Directive A: According to the passage on Scarborough's roads and utilities, in what year was the F.J. Horgan Filtration Plant built?

Passage to read:
§

Kingston Road was formerly Ontario Highway 2, and was the main highway through Scarborough until the building of the Highway 401, which runs east-west across the middle of Scarborough, with six to eight lanes in each direction. The short, minor freeway Highway 2A runs parallel to Lake Ontario in the eastern part of Scarborough. In the 1960s, Metropolitan Toronto planned to build a second east-west highway across Scarborough. It was intended to link Highway 2A with an eastern extension of the Gardiner Expressway. The highway, known as the Scarborough Expressway, was cancelled due to public opposition.

Water, sewage and hydro

Scarborough’s drinking water is supplied by the R.C. Harris Filtration Plant at the foot of Victoria Park Avenue and the F.J. Horgan Filtration Plant.[68] The F.J Horgan Filtration Plant was built in 1979 and was formerly known as the ‘Easterly Plant’. Upgrades completed in 2011 allows it to process up to 800 Megalitres/day and it will also be the first plant to replace chlorine with ozone as its primary cleansing method.[69][70] Wastewater for Scarborough is treated at the Highland Creek Water Pollution Control Plant. This plant was constructed in 1954 and started processing in 1956. It has undergone continual expansion to meet ongoing demand.[68] Electricity is mainly provided in Scarborough by Toronto Hydro.

§

Directive B: Format the records from their first line through the line containing "UF BAHNGLEISE - DREI TOTE", inclusive, as a JSON list of strings, one string per line, with blank lines omitted.

§

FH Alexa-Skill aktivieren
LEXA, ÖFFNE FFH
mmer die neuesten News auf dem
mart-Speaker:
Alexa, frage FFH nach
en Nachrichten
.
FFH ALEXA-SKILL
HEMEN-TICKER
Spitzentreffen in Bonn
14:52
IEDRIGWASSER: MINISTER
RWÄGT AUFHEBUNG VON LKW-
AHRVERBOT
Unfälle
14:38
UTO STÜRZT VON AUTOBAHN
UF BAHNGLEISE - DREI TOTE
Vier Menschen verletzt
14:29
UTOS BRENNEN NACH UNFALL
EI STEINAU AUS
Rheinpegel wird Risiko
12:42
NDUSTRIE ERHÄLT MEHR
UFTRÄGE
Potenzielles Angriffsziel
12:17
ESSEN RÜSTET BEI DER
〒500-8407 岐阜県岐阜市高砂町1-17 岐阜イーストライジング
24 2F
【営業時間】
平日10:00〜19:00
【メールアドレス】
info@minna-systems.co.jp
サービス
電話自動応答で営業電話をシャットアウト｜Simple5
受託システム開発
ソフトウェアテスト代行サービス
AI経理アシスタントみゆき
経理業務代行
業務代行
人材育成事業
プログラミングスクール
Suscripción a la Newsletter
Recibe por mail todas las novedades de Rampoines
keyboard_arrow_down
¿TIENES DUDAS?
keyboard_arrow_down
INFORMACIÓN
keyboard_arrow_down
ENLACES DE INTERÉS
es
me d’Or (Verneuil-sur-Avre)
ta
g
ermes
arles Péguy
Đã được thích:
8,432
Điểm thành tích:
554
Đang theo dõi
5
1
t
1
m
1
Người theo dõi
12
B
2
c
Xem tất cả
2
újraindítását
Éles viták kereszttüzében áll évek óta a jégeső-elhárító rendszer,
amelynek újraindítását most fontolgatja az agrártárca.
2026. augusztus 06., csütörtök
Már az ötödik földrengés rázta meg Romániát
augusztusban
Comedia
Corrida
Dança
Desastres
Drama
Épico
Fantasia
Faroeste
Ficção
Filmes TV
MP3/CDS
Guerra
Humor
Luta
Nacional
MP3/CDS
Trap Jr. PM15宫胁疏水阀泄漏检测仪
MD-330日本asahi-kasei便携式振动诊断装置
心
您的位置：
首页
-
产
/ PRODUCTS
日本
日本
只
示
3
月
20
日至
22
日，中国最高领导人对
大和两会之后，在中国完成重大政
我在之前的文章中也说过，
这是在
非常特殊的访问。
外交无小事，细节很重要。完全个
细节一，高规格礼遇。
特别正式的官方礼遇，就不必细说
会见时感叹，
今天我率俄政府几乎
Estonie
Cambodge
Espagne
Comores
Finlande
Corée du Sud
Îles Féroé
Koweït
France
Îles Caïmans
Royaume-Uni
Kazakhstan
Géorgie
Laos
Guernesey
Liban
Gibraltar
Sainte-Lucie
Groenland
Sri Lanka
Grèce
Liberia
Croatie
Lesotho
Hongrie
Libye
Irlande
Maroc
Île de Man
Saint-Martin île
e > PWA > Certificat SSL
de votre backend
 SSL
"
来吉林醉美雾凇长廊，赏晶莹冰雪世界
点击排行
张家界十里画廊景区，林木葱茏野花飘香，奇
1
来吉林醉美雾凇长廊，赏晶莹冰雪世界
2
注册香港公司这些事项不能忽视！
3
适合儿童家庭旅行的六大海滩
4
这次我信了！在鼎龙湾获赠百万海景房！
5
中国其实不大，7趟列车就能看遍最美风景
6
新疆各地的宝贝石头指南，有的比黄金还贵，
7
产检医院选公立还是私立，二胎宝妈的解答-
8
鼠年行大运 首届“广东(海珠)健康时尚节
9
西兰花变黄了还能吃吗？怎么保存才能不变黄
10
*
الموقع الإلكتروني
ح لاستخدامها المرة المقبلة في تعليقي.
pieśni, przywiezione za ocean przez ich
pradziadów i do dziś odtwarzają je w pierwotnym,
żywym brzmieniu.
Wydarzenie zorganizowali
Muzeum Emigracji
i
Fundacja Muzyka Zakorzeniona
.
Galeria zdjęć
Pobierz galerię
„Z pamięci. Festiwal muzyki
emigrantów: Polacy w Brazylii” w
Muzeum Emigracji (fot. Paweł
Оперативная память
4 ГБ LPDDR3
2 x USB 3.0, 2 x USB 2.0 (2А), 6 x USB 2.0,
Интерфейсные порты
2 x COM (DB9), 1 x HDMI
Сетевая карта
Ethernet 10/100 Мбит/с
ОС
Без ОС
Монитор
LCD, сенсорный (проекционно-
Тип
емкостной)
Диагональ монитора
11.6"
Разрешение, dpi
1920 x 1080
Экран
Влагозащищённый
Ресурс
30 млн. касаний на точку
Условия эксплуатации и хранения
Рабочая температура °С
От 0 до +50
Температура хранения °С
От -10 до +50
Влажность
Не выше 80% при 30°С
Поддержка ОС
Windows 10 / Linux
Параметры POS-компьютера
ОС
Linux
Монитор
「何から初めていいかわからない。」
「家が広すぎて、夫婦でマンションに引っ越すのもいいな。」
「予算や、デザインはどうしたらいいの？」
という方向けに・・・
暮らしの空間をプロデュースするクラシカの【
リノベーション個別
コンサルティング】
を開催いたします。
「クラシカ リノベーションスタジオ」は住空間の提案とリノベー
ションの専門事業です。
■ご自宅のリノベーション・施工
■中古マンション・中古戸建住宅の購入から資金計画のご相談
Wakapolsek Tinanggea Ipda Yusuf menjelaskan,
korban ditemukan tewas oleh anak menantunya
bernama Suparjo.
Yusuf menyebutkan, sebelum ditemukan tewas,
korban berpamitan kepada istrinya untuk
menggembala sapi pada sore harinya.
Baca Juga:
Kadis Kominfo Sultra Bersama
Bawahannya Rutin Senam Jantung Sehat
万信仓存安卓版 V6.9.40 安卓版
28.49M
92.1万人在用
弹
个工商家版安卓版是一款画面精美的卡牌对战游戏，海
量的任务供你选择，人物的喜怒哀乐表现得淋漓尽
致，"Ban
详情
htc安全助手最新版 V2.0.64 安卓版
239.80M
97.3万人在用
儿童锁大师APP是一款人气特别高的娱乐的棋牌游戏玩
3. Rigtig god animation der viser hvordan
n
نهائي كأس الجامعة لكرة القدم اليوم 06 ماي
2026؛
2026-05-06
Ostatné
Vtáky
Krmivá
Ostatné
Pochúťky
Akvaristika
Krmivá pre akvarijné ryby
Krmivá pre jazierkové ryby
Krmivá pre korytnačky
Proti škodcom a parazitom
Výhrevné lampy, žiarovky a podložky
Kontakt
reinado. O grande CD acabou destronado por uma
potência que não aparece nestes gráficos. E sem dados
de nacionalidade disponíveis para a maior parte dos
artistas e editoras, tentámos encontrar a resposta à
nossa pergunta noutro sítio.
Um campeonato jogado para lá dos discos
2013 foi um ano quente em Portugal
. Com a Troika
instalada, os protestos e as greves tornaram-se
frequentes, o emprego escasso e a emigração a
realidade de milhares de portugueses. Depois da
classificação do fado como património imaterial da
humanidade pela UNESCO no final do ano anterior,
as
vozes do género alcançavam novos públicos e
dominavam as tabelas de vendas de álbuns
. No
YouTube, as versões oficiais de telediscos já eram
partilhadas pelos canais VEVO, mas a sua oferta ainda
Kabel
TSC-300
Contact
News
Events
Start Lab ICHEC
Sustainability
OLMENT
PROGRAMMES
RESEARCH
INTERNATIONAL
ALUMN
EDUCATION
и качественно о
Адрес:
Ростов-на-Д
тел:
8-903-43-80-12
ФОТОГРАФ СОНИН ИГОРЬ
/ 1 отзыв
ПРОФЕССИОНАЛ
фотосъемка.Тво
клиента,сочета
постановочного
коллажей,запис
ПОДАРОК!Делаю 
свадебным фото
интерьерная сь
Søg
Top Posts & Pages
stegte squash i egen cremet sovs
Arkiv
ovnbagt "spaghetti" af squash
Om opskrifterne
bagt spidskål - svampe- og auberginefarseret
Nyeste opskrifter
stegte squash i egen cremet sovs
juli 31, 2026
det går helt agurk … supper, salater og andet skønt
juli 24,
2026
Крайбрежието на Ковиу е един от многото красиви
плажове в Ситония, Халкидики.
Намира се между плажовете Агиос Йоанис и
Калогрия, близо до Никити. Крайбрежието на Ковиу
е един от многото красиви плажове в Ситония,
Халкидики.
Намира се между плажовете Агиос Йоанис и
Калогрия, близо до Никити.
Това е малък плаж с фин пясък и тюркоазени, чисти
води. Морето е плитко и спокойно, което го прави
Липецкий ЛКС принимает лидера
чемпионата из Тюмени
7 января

§

Expected output A: 1979

Expected output B:
[
  "FH Alexa-Skill aktivieren",
  "LEXA, ÖFFNE FFH",
  "mmer die neuesten News auf dem",
  "mart-Speaker:",
  "Alexa, frage FFH nach",
  "en Nachrichten",
  ".",
  "FFH ALEXA-SKILL",
  "HEMEN-TICKER",
  "Spitzentreffen in Bonn",
  "14:52",
  "IEDRIGWASSER: MINISTER",
  "RWÄGT AUFHEBUNG VON LKW-",
  "AHRVERBOT",
  "Unfälle",
  "14:38",
  "UTO STÜRZT VON AUTOBAHN",
  "UF BAHNGLEISE - DREI TOTE"
]